RELATED: ‘It never stops being scary’ | Houston-area man stuck in Qatar as attacks happen all around him

“We had been warned about crossing the border because they have some problems there that when you cross the border, your name goes on a list. And then sometimes for the right amount of money, people can pay them off to get the names of the people that were on the list. So we knew that we were taking a really big risk, but it was our only way out and we had to take it,” he said.

Once they reached Riyadh, the stress didn’t end. The driver dropped them at the wrong hotel. Staff there managed to fit them in for one night, but the group had to change hotels again when that one filled up. The only flight they could find out of Riyadh was to Germany — an extra stop on a journey they were just desperate to keep moving forward.

The price tag for that escape, he said, reached into the tens of thousands of dollars — something he knows many families simply couldn’t afford.
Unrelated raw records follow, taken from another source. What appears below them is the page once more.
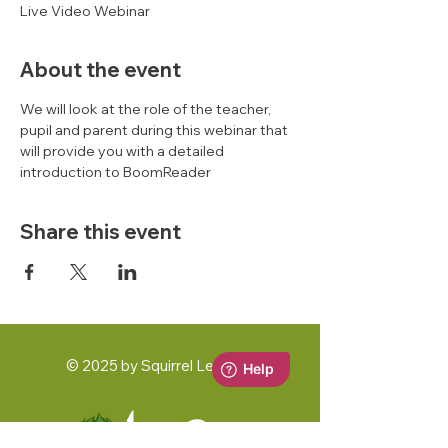
Live Video Webinar
About the event
We will look at the role of the teacher, 
pupil and parent during this webinar that 
will provide you with a detailed 
introduction to BoomReader 
Share this event
© 2025 by Squirrel Learning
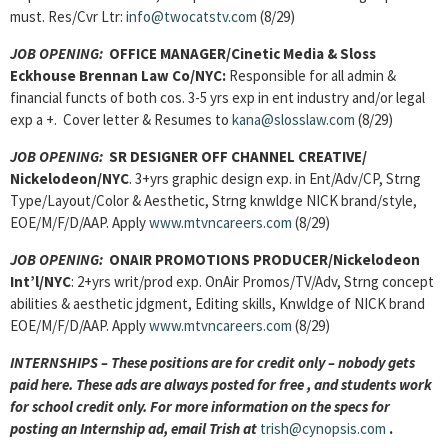
must. Res/Cvr Ltr:
info@twocatstv.com
(8/29)
JOB OPENING:
OFFICE MANAGER/Cinetic Media & Sloss
Eckhouse Brennan Law Co/NYC:
Responsible for all admin &
financial functs of both cos. 3-5 yrs exp in ent industry and/or legal
exp a +. Cover letter & Resumes to
kana@slosslaw.com
(8/29)
JOB OPENING:
SR DESIGNER OFF CHANNEL CREATIVE/
Nickelodeon/NYC
. 3+yrs graphic design exp. in Ent/Adv/CP, Strng
Type/Layout/Color & Aesthetic, Strng knwldge NICK brand/style,
EOE/M/F/D/AAP. Apply
www.mtvncareers.com
(8/29)
JOB OPENING:
ONAIR PROMOTIONS PRODUCER/Nickelodeon
Int’l/NYC
: 2+yrs writ/prod exp. OnAir Promos/TV/Adv, Strng concept
abilities & aesthetic jdgment, Editing skills, Knwldge of NICK brand
EOE/M/F/D/AAP. Apply
www.mtvncareers.com
(8/29)
INTERNSHIPS – These positions are for credit only – nobody gets
paid here. These ads are always posted for
free , and students work
for school credit only. For more information on the specs for
posting an Internship ad, email Trish at
trish@cynopsis.com
.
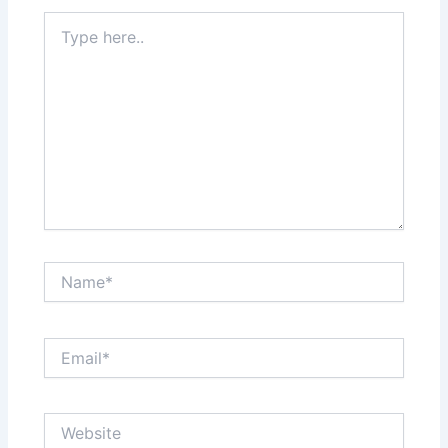
Type
here..
Name*
Email*
Website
“I got to really thank my employer, because, you know, if they hadn’t been willing to foot the bill, you know, we’d still be stuck,” he said.

Looking back, he says the experience shattered some assumptions he had about how quickly the U.S. government could or would step in to help Americans in danger overseas.

RELATED: Houston-area family desperate for answers as loved one trapped in Qatar amid escalating conflict

“I was really naive, you know, … I thought that if Americans were in peril, the government would swoop in with the helicopter and pick you up. But that’s just not the case. The government never helped. And so we helped ourselves,” he said.

Now that he’s home, he hopes his story serves as a warning and a guide for other Americans traveling abroad, especially in volatile regions.

“If you’re going to travel internationally, you better make sure that you yourself have some sort of a plan in case something goes south, because, you know, it’s not the way you think it is. It’s not like the movies. You have to save yourself,” he said.

The crisis that upended this family’s life has given way to something much simpler: a dad back on the couch, kids on spring break and a wife who says she’s just glad to have him where he belongs.